Der Erfolg ist nicht nur zerbrechlich, er ist auch an entscheidende Voraussetzungen geknüpft. Um international ganz vorne mitspielen zu können, muss eine Mannschaft auf sieben oder acht Positionen absolut top besetzt sein. Das habe ich seit Jahren immer wieder betont.

Genauso wichtig ist das Bewusstsein, dass ein Titel in der Champions League kein Automatismus ist, sondern harte Arbeit. Eine Mannschaft muss durch mehrere Halbfinal- und Finalteilnahmen erst Stabilität nachweisen, das war bei Barcelona so, bei Real Madrid und auch bei Juventus Turin Anfang der neunziger Jahre. Der FCB hat diese Voraussetzungen in den letzten Jahren Stück um Stück erfüllt und die Erfahrungen und die Sicherheit gewonnen, die es ermöglicht haben diese CL-Saison mit einem Titel abzuschließen.

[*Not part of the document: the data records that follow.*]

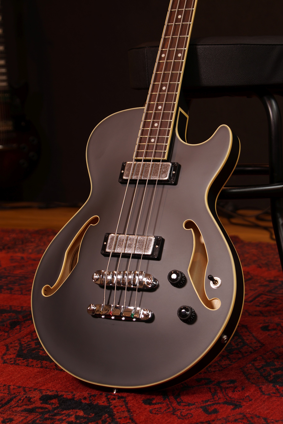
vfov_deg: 22.6
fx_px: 1061
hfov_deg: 15.2
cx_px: 142
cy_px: 212
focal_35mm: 90
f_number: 5.6
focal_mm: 60
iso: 100
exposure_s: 1/13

Wir haben uns damit einen Traum erfüllt, für den viele von uns über die Jahre alles gegeben haben. Es fühlt sich unheimlich gut an, Teil von etwas so Großem zu sein.

Am kommenden Wochenende haben wir die Chance das Triple perfekt zu machen und damit endgültig Vereinsgeschichte zu schreiben.